Should the dispute be heard by the Kadhi in Bungoma or Kisumu? This is the main issue for determination. Having read the further affidavit by the respondent, it is my finding that the Kadhi in Bungoma may not be comfortable to hear the dispute and even if he were to hear it, then he shall not be impartial due to the aspersions by the respondent. It therefore follows that the matter cannot be heard by the Bungoma Kadhi.

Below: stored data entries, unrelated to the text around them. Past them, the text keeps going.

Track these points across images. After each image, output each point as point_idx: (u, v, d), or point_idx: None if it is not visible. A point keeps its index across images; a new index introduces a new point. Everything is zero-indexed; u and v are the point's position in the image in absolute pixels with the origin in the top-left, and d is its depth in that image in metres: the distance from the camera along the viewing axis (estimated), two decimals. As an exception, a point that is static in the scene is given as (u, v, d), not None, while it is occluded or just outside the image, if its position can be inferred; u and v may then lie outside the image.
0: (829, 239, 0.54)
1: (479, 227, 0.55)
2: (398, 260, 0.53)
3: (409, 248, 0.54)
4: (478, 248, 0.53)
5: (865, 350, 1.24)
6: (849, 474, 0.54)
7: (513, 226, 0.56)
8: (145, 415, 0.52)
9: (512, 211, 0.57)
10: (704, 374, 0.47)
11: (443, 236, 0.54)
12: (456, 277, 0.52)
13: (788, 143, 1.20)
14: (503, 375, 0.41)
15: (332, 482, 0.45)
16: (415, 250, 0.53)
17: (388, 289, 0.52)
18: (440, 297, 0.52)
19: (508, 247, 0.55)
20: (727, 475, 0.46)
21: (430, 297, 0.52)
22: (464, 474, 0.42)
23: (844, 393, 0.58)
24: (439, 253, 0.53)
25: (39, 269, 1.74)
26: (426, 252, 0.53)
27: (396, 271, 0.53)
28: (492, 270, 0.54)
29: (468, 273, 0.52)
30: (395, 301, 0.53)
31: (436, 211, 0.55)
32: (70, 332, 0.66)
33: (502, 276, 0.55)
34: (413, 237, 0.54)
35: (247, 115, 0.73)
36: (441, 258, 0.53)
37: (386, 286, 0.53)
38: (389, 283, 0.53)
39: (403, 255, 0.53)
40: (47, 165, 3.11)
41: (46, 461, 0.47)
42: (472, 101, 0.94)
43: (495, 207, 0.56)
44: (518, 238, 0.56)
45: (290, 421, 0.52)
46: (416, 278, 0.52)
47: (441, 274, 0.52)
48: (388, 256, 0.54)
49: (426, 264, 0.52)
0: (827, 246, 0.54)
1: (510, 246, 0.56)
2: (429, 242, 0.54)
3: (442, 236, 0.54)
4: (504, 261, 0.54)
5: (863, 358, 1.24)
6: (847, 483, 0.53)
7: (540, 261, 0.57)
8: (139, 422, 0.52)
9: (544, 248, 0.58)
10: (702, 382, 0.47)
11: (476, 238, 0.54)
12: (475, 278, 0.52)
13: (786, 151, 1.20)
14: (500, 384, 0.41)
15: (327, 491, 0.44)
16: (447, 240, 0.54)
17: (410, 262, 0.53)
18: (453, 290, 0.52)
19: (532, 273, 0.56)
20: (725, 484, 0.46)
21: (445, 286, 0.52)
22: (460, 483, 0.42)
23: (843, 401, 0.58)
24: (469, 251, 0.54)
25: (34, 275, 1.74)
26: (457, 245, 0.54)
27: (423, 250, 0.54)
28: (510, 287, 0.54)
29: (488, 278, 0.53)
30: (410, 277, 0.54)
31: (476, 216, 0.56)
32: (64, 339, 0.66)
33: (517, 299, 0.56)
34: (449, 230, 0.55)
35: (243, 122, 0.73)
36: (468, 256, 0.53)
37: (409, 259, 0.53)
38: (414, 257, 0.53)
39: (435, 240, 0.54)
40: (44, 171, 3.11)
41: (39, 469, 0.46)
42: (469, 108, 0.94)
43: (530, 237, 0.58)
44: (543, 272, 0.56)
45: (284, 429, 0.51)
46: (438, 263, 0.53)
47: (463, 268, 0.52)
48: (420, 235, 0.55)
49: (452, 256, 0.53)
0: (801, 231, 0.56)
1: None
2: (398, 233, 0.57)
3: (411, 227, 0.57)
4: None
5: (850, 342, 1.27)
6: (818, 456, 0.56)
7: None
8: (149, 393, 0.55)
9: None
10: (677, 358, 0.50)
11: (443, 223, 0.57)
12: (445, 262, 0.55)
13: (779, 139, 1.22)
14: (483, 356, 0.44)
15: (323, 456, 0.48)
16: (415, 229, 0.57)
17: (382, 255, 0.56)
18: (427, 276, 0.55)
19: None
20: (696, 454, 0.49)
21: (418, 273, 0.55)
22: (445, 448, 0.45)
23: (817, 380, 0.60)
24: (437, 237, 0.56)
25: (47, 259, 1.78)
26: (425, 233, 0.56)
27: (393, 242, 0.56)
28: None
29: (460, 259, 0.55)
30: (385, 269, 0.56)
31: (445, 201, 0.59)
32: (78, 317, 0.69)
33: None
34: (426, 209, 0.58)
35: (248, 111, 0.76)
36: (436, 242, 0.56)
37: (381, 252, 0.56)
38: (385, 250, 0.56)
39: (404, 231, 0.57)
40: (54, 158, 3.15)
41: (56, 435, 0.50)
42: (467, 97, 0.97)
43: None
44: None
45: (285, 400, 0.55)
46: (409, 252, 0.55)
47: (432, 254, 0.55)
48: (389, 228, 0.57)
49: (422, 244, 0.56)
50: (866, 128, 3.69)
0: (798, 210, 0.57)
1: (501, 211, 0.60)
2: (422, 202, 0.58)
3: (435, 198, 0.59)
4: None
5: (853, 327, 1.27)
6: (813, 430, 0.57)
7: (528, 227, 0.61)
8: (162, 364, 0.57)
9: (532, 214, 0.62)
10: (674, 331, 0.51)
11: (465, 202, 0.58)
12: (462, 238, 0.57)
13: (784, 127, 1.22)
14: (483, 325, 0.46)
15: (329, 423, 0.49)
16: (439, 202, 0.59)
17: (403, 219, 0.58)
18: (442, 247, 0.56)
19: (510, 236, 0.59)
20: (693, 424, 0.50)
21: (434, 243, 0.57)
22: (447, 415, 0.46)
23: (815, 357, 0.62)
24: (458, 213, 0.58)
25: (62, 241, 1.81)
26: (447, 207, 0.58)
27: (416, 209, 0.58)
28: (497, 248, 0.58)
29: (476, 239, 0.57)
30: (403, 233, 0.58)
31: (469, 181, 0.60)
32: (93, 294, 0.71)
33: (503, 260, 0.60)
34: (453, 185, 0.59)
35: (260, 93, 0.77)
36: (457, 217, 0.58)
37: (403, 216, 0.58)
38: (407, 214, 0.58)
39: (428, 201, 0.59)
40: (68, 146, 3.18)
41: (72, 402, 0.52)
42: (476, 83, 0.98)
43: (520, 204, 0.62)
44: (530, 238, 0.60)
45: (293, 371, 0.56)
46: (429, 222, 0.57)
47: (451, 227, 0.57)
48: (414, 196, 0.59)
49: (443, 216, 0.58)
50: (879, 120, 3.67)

The Applicant has not cast negative aspersions against the Kadhi in Kisumu. She does not allege that the Kadhi is not impartial or was well aware of the dispute before it was filed before him. Indeed, it is contended that the Kisumu Kadhi did set aside the Ex-parte judgement. The applicant’s contention is that it is expensive to take witnesses to Kisumu from Bungoma. Having said that, I do recognize that the applicant has a right to be heard by a court or person which she deems to be impartial.

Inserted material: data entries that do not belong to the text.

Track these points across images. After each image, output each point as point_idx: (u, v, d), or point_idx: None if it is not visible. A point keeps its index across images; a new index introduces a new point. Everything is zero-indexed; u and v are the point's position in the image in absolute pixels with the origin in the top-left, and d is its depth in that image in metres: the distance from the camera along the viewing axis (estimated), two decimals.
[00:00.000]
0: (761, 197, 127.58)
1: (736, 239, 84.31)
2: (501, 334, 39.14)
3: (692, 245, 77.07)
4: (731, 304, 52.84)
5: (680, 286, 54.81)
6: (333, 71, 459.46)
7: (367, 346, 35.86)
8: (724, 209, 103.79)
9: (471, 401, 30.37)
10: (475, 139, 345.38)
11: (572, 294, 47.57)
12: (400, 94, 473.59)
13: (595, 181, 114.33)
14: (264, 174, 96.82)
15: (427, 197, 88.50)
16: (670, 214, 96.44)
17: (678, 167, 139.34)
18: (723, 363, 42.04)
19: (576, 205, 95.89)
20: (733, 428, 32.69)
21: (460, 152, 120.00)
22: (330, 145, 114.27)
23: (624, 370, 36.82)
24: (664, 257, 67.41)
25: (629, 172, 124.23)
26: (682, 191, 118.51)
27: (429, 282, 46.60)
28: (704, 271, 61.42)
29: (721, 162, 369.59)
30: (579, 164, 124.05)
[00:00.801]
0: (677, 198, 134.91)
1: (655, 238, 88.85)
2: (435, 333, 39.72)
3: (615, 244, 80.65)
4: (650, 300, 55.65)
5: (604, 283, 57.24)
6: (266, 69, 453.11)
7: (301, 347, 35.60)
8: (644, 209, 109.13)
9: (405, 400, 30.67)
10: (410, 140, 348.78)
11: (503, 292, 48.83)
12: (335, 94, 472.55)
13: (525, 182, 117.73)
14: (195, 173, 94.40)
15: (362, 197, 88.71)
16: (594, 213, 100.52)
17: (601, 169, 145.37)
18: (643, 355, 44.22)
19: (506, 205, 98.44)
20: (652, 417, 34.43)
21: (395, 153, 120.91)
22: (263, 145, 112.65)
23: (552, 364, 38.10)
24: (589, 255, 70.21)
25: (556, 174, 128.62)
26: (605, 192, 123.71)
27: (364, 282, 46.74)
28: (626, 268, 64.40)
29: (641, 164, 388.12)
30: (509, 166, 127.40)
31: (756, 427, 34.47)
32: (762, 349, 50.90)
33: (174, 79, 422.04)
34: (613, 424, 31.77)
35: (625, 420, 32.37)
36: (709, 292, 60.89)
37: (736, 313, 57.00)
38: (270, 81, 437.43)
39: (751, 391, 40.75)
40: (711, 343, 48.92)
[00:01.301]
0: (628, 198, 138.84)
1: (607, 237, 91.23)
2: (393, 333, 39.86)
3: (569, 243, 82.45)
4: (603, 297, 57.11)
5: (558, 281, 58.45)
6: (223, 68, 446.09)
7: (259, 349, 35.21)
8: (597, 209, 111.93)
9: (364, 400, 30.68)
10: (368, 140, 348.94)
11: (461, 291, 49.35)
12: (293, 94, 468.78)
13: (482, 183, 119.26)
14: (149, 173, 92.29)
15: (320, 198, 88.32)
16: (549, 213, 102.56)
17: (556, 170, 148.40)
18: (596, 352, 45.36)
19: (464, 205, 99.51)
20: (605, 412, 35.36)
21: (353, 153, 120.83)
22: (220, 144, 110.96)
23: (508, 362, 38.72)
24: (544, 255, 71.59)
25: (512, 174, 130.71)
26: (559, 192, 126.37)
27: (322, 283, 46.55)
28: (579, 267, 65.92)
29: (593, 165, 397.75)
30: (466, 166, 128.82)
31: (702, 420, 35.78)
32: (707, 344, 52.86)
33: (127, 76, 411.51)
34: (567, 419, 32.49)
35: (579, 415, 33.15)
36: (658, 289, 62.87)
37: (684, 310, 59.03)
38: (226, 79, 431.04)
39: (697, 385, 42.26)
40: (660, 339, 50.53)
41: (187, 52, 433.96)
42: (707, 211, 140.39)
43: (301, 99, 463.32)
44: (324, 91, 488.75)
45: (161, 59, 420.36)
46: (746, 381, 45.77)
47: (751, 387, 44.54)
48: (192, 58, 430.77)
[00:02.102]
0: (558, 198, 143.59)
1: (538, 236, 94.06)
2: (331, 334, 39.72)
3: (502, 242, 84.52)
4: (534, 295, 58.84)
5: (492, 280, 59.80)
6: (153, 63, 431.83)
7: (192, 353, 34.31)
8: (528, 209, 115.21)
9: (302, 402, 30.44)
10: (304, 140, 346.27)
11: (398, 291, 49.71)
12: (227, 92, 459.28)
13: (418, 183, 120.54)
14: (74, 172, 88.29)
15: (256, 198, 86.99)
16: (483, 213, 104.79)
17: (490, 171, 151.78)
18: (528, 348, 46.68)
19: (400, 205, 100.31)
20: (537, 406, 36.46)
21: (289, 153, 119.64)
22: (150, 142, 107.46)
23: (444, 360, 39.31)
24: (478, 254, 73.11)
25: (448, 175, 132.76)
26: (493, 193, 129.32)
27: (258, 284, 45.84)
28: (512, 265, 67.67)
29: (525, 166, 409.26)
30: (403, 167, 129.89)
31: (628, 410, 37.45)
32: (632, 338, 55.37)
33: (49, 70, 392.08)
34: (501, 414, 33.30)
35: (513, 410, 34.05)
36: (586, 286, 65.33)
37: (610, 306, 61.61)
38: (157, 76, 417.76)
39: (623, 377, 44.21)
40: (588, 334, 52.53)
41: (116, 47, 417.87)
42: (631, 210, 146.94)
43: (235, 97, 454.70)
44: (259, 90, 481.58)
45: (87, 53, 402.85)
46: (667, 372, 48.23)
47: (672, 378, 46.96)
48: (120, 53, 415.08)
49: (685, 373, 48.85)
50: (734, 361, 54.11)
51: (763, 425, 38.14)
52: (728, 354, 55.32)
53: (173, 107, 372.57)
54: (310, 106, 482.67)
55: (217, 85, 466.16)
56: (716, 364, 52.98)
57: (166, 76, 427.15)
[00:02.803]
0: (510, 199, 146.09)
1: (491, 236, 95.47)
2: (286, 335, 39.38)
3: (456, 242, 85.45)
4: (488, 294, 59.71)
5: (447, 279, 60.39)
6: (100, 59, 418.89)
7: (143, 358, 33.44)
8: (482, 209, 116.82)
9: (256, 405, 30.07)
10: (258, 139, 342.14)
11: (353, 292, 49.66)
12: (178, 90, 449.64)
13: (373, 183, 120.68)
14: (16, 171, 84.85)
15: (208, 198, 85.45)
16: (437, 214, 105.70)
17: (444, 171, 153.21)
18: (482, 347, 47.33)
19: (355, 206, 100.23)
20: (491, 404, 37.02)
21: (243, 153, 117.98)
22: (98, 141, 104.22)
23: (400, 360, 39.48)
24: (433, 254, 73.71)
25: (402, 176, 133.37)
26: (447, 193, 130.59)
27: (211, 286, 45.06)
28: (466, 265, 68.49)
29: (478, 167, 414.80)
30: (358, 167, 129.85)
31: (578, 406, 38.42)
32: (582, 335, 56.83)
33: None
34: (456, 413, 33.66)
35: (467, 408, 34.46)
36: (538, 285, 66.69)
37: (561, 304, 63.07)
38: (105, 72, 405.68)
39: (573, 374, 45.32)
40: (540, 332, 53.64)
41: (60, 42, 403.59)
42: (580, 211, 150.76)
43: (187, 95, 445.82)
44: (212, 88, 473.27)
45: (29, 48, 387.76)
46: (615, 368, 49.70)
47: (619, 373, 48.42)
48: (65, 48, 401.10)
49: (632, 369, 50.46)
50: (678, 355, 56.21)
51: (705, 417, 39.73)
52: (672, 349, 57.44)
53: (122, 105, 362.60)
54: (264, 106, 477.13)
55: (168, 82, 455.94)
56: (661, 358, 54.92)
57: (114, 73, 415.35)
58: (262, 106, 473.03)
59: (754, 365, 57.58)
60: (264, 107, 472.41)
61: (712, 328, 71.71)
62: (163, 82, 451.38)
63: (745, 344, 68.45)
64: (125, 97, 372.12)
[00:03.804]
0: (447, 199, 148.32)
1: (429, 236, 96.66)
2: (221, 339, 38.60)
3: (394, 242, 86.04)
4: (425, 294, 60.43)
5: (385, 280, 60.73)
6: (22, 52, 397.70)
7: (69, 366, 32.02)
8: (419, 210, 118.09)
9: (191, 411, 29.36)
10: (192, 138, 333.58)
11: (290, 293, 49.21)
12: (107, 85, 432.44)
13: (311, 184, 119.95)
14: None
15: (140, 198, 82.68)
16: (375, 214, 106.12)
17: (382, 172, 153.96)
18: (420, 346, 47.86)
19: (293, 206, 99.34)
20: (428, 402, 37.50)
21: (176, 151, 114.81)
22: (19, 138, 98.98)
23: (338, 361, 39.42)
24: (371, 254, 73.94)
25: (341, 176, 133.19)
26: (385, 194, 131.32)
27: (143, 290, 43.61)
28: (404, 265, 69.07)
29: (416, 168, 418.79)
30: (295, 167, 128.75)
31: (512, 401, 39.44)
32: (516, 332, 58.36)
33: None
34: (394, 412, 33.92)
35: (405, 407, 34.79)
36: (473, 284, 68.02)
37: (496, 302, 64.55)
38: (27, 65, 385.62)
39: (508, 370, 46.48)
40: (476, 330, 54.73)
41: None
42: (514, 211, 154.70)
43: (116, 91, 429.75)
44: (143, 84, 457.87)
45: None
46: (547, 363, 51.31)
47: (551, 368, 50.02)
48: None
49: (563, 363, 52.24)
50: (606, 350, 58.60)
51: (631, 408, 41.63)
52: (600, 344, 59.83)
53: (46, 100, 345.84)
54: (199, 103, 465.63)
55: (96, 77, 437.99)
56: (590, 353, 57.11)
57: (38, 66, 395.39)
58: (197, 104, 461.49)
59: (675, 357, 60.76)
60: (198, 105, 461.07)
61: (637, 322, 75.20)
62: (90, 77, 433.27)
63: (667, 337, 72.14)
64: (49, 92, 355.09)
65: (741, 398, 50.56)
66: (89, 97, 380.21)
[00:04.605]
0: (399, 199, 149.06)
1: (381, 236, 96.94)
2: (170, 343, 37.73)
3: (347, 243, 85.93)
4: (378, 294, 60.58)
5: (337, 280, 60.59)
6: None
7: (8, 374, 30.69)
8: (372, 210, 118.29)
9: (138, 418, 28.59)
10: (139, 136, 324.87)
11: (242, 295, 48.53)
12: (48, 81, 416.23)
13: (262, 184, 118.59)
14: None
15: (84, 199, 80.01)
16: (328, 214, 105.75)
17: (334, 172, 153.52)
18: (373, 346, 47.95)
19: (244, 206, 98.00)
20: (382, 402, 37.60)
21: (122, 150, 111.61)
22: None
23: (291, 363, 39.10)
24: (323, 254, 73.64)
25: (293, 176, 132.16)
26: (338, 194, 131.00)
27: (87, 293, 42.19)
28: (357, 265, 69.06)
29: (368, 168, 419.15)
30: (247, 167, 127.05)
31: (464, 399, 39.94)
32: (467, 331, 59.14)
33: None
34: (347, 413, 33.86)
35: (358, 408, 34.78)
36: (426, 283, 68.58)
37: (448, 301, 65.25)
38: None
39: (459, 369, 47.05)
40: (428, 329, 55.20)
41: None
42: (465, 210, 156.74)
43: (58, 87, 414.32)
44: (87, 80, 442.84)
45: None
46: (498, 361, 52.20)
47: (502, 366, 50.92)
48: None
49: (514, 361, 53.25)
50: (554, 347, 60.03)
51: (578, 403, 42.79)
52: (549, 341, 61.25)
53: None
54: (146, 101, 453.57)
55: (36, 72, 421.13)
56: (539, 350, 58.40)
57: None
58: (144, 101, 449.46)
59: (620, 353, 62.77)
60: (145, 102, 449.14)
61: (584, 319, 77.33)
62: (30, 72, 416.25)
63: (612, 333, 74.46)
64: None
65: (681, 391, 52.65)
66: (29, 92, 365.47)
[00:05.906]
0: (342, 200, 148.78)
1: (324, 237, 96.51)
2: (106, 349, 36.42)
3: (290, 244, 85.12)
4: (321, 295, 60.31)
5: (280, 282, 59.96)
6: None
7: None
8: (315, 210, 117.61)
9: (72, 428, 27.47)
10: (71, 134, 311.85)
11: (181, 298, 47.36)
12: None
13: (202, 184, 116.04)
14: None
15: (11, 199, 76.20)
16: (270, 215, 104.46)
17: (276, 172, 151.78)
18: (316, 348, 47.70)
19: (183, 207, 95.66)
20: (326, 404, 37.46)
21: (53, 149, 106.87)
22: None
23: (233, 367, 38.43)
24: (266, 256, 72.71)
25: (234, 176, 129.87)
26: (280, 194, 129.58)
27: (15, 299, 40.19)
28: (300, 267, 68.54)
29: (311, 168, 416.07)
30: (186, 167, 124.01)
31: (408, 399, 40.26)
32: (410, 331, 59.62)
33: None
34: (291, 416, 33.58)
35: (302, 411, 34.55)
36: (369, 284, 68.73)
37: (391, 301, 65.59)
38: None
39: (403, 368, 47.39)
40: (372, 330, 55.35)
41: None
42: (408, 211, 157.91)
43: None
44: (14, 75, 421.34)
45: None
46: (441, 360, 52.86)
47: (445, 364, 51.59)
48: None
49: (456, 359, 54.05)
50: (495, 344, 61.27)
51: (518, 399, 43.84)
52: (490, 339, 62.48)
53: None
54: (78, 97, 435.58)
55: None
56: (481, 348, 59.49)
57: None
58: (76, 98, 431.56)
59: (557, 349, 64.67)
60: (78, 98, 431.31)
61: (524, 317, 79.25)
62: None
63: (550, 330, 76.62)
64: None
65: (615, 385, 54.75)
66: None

In the end, I do find that the dispute between the applicant and the respondent be heard by any Kadhi or Kadhi’s court other than the Bungoma Kadhi. I do order that the matter be heard a fresh by the Kadhi in Kisumu. However, the respondent shall meet the applicant’s traveling costs for each hearing date at the rate of Kshs.4,000/= per day. I further order that if the applicant is not comfortable with the Kisumu Kadhi hearing this matter, then she should notify this court within fourteen (14) days from the date of delivery of the Ruling. Upon the applicant deciding that she is not comfortable with the matter being heard by the Kisumu Kadhi, this matter shall be heard by the Kadhi in Eldoret with each party meeting his/her own expenses for the hearing at Eldoret. Each party shall meet its own costs of this application.
Delivered, dated and signed at Kakamega this 17th day of September, 2009.